Résumé de la décision
Le Conseil d'État a examiné les recours formés par M. B..., qui contestait la constitutionnalité de plusieurs dispositions de l'ordonnance du 19 septembre 1945 relative à l'institution de l'ordre des experts-comptables. Le requérant soutenait que ces dispositions méconnaissaient le principe non bis in idem et le principe de nécessité des délits et des peines garantis par l'article 8 de la Déclaration des droits de l'homme et du citoyen de 1789, en ne prévoyant pas de restrictions sur le cumul des sanctions disciplinaires. En conclusion, le Conseil d'État a décidé qu'il n'y avait pas lieu de renvoyer la question prioritaire de constitutionnalité au Conseil constitutionnel, estimant que la question soulevée ne présentait pas un caractère sérieux.
Arguments pertinents
1. Cumul des sanctions : Le Conseil d'État a relevé que M. B... ne critiquait que le silence de l'ordonnance concernant le cumul des sanctions disciplinaires, sans remettre en cause les dispositions des lois définissant d'autres types de sanctions.
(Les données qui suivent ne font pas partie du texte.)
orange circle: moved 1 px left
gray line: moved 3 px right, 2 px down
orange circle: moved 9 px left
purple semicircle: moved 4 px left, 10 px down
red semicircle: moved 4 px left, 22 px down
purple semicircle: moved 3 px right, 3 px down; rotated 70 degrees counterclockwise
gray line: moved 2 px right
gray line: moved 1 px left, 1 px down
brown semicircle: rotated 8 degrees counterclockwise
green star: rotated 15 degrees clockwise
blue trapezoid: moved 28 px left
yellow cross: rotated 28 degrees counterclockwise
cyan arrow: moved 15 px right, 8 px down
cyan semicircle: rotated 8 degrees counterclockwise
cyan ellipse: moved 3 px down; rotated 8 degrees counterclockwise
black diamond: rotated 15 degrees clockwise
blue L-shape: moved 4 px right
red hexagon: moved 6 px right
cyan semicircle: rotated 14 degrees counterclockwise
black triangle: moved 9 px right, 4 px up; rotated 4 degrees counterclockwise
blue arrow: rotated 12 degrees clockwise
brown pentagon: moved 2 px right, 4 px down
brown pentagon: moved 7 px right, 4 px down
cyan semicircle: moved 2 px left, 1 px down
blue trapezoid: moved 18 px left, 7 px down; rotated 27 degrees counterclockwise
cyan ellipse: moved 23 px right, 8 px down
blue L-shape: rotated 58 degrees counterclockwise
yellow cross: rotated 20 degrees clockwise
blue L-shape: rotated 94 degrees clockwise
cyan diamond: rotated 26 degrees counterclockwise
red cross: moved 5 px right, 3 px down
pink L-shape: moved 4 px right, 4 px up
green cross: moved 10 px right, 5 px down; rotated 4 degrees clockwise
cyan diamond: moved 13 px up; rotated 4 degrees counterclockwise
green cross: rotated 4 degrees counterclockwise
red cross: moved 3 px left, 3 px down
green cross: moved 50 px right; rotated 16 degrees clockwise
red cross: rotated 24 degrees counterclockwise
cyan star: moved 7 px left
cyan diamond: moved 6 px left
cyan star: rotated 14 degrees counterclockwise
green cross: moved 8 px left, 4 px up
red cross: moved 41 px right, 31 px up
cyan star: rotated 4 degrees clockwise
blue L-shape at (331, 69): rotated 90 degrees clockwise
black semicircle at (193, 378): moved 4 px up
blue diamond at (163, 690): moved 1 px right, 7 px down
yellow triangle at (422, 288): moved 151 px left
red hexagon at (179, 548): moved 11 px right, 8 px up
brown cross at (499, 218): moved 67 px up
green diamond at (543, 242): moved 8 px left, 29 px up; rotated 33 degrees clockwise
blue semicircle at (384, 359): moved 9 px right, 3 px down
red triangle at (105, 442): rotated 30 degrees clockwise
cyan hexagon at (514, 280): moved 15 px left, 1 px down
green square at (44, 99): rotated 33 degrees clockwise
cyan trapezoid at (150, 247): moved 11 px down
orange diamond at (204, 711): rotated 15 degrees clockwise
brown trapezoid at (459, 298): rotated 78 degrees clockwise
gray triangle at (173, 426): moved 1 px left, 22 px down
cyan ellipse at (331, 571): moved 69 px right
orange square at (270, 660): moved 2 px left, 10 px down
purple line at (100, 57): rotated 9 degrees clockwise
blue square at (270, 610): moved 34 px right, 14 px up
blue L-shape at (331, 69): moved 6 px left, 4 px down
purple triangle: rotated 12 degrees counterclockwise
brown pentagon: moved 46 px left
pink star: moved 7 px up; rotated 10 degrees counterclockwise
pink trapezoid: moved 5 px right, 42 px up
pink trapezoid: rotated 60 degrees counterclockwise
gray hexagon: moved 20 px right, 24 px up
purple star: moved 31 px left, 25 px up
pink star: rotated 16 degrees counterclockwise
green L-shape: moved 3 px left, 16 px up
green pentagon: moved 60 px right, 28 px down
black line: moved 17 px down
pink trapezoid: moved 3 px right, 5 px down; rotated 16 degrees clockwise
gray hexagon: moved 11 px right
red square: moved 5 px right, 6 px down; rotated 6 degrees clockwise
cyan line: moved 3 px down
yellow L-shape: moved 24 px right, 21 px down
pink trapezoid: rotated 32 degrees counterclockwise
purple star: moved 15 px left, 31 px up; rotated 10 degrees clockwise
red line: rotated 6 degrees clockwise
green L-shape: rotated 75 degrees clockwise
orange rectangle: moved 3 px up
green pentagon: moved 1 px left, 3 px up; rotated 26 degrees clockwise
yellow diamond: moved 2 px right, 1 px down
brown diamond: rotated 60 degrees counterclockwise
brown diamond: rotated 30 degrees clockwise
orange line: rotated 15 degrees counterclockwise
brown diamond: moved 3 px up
Il a affirmé que le principe de nécessité des délits et des peines ne s'oppose pas à ce que les mêmes faits puissent faire l'objet de poursuites distinctes :
> « Le principe de nécessité des délits et des peines ne fait pas obstacle à ce que les mêmes faits commis par une même personne puissent faire l'objet de poursuites différentes aux fins de sanctions de nature différente en application de corps de règles distincts. »
2. Rôle des autorités disciplinaires : Le Conseil a également souligné que les organes disciplinaires spécifiques à la profession veillent à ce que le cumul des sanctions n’excède pas le montant le plus élevé d’une des sanctions encourues, ce qui garantit un équilibre :
> « Il appartient aux autorités juridictionnelles et disciplinaires compétentes de veiller au respect de l'exigence selon laquelle, lorsque plusieurs sanctions de même nature prononcées pour un même fait sont susceptibles de se cumuler, le montant global des sanctions éventuellement prononcées ne dépasse pas le montant le plus élevé de l'une des sanctions encourues. »
3. Protection des intérêts professionnels : Le Conseil a également noté que les sanctions disciplinaires sont spécifiques à chaque profession et visent à protéger les intérêts sociaux et éthiques de la profession, ce qui justifie le cadre du droit disciplinaire :
> « L'ordre des experts-comptables [...] a pour objet d'assurer la défense de l'honneur et de l'indépendance de la profession qu'il représente ainsi que, dans ses fonctions disciplinaires, le contrôle du respect, par ces professionnels, des obligations auxquelles ils sont ainsi soumis. »
Interprétations et citations légales
1. Ordonnance n° 45-2138 - Article 53 : Cet article régule les sanctions disciplinaires pour les experts-comptables et évoque différents types de sanctions possibles (réprimande, suspension, radiation, etc.). Il est important de noter que ces sanctions visent à réprimer des manquements spécifiques aux obligations déontologiques de la profession.
2. Déclaration des droits de l'homme et du citoyen - Article 8 : Cet article garantit le principe de nécessité des délits et des peines, stipulant que nul ne peut être puni sans une loi ayant déterminé une infraction et une peine. Le Conseil d'État a interprété cet article en se fondant sur une jurisprudence antérieure, précisant que plusieurs corps de règles distincts peuvent coexister.
3. Ordonnance n° 58-1067 - Article 23-5 : Cet article stipule que les questions de constitutionnalité peuvent être soulevées lors d'instances devant le Conseil d'État, précisant ainsi la procédure pour contester une disposition législative. Le Conseil a appliqué ces critères et a jugé la question de M. B... comme non sérieuse.
En somme, la décision repose sur une analyse équilibrée des principes de droits disciplinaire et pénal, affirmant ainsi la légitimité et la spécificité des normes encadrant le métier d'expert-comptable.